Sabtu, 29 Agustus 2015

Kabinet Versus Tantangan Berat Ekonomi

Setelah beberapa waktu ditunggu dan timbul tenggelam di antara isu-isu lain, akhirnya perombakan Kabinet Kerja di bawah komando Presiden Joko Widodo dan Wakil Presiden Jusuf Kalla terlaksana juga.

Paling menjadi sorotan adalah menteri-menteri yang bersinggungan dengan persoalan ekonomi, yakni pergantian Menko Perekonomian dari Sofyan Djalil ke Darmin Nasution, Menko Kemaritiman dari Indroyono Soesilo ke Rizal Ramli, Menteri Perdagangan dari Rahcmat Gobel ke Thomas Lembong, serta Menteri Perencanaan Pembangunan Nasional/- Kepala Bappenas dari Andrinof Chaniago ke Sofyan Djalil.

Tim Komunikasi Presiden menyebutkan perombakan kabinet sebagai respons atas dinamika perekonomian global yang berdampak langsung terhadap ekonomi dalam negeri. Pelambatan perekonomian global memerlukan kecepatan dan kapasitas adaptasi dalam menangani permasalahan yang terjadi untuk memperkuat perekonomian nasional, serta mempercepat program- program pemerintah.

Perombakan kabinet tersebut juga merupakan bagian dari langkah perbaikan manajerial pemerintahan, serta memperkuat sinergi dan koordinasi lintas kementerian. Selama sepuluh bulan bekerja, disadari ada lubang-lubang yang perlu ditambal.

Pergantian menteri, terutama yang menangani bidang ekonomi dianggap sebagai momentum. Semula, peristiwa itu sangat diharapkan mampu membalikkan arah perekonomian menjadi lebih baik. Presiden Joko Widodo-Wakil Presiden Jusuf Kalla beserta Kabinet Kerjanya memang menghadapi keadaan ekonomi yang kurang menguntungkan akibat perekonomian global yang cenderung melambat.

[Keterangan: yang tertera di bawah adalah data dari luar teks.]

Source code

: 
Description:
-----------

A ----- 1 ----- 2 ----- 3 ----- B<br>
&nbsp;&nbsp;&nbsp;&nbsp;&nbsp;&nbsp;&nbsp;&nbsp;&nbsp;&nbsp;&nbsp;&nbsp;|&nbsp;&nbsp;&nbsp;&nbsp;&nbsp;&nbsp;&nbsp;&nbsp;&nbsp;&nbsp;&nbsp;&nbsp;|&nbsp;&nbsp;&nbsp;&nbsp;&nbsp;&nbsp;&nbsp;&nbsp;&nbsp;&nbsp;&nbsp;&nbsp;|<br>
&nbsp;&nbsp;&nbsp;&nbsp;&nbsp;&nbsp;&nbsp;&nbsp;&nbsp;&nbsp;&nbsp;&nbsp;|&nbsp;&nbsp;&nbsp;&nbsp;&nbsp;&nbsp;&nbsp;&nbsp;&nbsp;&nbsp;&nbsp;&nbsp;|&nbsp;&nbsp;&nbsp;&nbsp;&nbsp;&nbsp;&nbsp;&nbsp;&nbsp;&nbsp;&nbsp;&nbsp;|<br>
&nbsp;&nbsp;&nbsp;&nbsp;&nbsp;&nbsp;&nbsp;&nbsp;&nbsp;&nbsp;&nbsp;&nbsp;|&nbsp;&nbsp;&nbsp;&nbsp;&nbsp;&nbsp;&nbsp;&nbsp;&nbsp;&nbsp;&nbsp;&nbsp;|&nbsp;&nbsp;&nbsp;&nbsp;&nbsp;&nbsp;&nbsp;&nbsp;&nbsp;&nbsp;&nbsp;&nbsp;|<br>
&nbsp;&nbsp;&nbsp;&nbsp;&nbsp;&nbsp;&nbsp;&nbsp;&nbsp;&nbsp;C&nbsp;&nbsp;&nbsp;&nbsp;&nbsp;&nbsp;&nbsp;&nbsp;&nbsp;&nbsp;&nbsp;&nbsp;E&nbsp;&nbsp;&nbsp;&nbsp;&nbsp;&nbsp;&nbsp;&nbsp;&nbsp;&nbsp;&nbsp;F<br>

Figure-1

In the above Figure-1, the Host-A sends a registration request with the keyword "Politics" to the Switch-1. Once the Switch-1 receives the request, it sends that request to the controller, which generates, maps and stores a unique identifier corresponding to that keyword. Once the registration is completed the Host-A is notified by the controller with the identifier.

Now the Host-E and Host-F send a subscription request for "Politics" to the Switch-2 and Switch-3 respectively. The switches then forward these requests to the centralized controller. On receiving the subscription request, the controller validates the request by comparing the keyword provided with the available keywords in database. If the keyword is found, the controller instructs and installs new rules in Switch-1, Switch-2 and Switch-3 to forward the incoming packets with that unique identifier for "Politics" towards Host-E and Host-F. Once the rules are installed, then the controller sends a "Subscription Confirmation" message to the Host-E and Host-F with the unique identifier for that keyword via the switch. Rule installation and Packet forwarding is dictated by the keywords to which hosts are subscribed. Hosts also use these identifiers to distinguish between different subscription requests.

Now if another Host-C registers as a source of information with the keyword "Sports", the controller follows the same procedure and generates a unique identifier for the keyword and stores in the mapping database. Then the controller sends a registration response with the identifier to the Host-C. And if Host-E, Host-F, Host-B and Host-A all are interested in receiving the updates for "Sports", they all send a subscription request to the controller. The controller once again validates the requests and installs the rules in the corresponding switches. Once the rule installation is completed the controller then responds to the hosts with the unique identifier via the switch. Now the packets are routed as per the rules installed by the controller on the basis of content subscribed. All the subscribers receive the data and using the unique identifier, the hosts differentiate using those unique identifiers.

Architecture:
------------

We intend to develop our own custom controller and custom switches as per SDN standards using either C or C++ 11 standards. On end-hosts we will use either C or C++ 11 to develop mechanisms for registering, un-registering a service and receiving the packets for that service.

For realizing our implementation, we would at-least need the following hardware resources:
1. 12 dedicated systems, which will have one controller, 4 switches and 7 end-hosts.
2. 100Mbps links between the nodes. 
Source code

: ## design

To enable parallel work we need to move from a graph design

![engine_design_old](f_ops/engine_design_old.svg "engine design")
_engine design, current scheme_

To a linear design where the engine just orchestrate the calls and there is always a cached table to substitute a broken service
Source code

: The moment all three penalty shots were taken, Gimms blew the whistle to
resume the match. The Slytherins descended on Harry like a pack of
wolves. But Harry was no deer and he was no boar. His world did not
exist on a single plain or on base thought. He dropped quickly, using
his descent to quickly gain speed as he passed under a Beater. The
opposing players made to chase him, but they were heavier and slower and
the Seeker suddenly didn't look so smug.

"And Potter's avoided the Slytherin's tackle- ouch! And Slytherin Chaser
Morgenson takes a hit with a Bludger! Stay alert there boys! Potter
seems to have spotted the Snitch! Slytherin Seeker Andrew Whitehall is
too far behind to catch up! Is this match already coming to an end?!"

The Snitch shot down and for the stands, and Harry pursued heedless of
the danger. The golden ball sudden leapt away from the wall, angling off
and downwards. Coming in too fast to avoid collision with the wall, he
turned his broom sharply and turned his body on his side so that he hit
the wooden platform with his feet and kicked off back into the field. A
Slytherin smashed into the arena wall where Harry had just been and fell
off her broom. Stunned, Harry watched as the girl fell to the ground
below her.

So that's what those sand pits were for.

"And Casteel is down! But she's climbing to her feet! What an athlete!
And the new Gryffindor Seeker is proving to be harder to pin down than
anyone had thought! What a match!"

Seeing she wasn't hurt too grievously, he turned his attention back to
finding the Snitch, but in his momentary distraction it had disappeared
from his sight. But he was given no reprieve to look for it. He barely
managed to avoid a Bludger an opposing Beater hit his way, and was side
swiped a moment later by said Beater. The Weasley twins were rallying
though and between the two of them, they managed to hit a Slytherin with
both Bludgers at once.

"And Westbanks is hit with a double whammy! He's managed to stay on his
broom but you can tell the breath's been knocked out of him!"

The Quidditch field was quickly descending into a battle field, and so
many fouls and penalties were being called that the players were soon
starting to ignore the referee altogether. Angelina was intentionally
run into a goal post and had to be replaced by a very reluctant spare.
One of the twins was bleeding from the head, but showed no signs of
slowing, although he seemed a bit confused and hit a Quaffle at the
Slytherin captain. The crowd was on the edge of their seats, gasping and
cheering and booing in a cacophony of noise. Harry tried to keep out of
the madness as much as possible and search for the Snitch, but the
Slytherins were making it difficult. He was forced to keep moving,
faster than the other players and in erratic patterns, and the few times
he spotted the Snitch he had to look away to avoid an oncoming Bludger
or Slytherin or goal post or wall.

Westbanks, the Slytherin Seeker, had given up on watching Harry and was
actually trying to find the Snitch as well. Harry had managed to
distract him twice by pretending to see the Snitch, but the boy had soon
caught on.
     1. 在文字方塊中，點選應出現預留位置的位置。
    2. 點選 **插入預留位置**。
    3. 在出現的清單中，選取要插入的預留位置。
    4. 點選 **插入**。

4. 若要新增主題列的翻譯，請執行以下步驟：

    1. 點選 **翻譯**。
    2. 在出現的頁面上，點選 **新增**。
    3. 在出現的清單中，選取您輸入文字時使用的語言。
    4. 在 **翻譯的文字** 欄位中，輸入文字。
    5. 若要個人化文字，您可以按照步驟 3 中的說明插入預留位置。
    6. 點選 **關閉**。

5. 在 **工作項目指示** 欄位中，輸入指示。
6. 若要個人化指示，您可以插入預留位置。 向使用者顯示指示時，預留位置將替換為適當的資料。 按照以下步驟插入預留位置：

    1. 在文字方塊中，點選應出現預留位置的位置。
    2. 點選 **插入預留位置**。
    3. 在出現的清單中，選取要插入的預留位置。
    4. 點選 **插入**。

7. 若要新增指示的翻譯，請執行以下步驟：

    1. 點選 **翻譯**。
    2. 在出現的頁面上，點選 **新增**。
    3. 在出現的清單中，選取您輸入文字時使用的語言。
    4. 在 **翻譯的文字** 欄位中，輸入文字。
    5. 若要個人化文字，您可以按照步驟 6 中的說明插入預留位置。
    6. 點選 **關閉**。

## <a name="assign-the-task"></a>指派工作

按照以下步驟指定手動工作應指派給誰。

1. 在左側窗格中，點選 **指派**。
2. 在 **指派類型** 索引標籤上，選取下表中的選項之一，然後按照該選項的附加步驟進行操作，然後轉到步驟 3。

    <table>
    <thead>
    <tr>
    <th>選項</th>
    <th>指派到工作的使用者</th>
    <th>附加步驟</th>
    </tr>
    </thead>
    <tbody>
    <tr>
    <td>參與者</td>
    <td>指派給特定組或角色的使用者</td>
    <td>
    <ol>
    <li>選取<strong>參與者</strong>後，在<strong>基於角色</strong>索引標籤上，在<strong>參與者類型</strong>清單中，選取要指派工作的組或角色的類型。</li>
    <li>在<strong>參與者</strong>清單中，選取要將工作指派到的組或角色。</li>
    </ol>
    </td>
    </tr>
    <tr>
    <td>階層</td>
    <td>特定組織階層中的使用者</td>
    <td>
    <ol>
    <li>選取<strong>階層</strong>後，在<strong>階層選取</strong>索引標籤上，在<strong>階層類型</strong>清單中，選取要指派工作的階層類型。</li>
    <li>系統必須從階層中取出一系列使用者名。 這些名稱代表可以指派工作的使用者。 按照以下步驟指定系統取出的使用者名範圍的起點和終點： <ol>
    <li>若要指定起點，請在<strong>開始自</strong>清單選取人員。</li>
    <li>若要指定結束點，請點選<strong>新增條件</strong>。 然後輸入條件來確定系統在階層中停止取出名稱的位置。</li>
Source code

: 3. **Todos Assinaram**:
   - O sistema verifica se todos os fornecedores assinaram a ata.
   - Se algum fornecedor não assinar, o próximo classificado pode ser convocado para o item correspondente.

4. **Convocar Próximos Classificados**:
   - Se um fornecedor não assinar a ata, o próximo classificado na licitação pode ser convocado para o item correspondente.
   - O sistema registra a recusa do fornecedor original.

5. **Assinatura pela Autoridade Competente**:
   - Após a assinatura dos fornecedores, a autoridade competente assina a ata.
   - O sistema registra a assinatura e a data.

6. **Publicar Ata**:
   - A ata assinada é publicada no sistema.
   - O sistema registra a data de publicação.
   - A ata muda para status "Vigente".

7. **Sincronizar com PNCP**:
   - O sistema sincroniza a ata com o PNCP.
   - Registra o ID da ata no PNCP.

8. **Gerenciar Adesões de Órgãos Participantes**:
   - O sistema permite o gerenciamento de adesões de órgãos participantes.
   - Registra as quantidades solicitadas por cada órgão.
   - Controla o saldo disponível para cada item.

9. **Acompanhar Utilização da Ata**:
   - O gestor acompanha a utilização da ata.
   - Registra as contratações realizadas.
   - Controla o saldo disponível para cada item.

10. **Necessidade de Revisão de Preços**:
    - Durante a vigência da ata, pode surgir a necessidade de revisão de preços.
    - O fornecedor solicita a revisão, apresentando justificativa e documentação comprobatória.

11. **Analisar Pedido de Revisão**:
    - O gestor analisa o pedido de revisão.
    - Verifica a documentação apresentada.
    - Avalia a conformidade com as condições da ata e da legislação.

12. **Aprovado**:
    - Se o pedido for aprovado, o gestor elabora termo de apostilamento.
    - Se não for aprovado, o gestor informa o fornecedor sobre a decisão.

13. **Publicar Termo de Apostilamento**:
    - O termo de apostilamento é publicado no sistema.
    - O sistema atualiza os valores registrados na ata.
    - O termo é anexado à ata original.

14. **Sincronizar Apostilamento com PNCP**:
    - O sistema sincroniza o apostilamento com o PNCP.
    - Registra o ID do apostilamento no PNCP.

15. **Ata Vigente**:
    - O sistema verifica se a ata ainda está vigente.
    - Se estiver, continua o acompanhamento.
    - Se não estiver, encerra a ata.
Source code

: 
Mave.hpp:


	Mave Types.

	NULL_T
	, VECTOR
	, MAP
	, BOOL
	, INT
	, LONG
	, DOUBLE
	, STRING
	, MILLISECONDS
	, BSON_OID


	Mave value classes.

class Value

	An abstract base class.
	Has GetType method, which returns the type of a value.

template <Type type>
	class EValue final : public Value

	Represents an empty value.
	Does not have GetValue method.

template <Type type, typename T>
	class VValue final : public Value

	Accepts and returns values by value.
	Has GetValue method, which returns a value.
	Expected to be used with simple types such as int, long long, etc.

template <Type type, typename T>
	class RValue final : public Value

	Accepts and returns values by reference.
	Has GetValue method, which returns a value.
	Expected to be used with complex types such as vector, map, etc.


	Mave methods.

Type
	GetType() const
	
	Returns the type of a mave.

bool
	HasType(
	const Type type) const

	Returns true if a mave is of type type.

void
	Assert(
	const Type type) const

Pertumbuhan ekonomi hingga paruh awal tahun ini bergerak lamban, antara lain karena harga komoditas di pasar dunia yang anjlok. Ditambah dengan penyerapan anggaran yang tidak optimal, padahal menjadi faktor pendorong roda ekonomi.

Perombakan pos-pos kementerian bidang ekonomi terjadi dalam situasi regional dan global yang buruk, di antaranya Tiongkok secara sengaja melemahkan nilai tukar mata uangnya dengan tujuan mendorong daya saing ekspor. Depresiasi yuan terhadap dolar AS berdampak terhadap pelemahan mata uang negara-negara di Asia.

Selain itu, menjadi sentimen negatif yang menghantam pasar modal. Pergantian menteri ekonomi ditanggapi dingin oleh pasar; terbukti rupiah melemah kian dalam, begitu juga indeks harga saham gabungan yang kembali terpangkas. Momentum itu seolah tenggelam oleh momentum yang lebih besar.

Menteri baru harus menghadapi persoalan baru yang lebih rumit. Ada gejala perang nilai tukar mata uang negara-negara besar kian meningkat. Menko Perekonomian Darmin Nasution sudah harus berhadapan dengan kemerosotan nilai tukar dan pelemahan pasar. Beruntung, Menko Perekonomian Baru mantan gubernur bank sentral dan pejabat karier di Kementerian Keuangan.

Menko Kemaritiman Rizal Ramli seorang ekonom yang sejak lama akrab dengan segala bentuk dinamika ekonomi. Menteri Perdagangan Thomas Lembong pernah malang melintang di sektor keuangan, antara lain pernah menjadi CEO perusahaan investasi dan bankir.

Tiga sosok baru di kementerian ekonomi dan kemaritiman diyakini memiliki kompetensi dan pengalaman memadai dalam menghadapi gejolak ekonomi. Namun mereka masih harus diuji dalam hal mengelola birokrasi. Di samping menghadapi tekanan eksternal, perekonomian juga digerogoti oleh kinerja domestik yang tak optimal.

Pertemuan antara ketidakpastian global dan pelambatan ekonomi menjadi beban paling berat bagi Kabinet Kerja. Mereka mesti mampu berkomunikasi sekaligus meyakinkan pasar yang ditunjang oleh kebijakan komprehensif. Lebih penting lagi, seluruh anggota kabinet fokus pada realisasi proyek-proyek infrastruktur.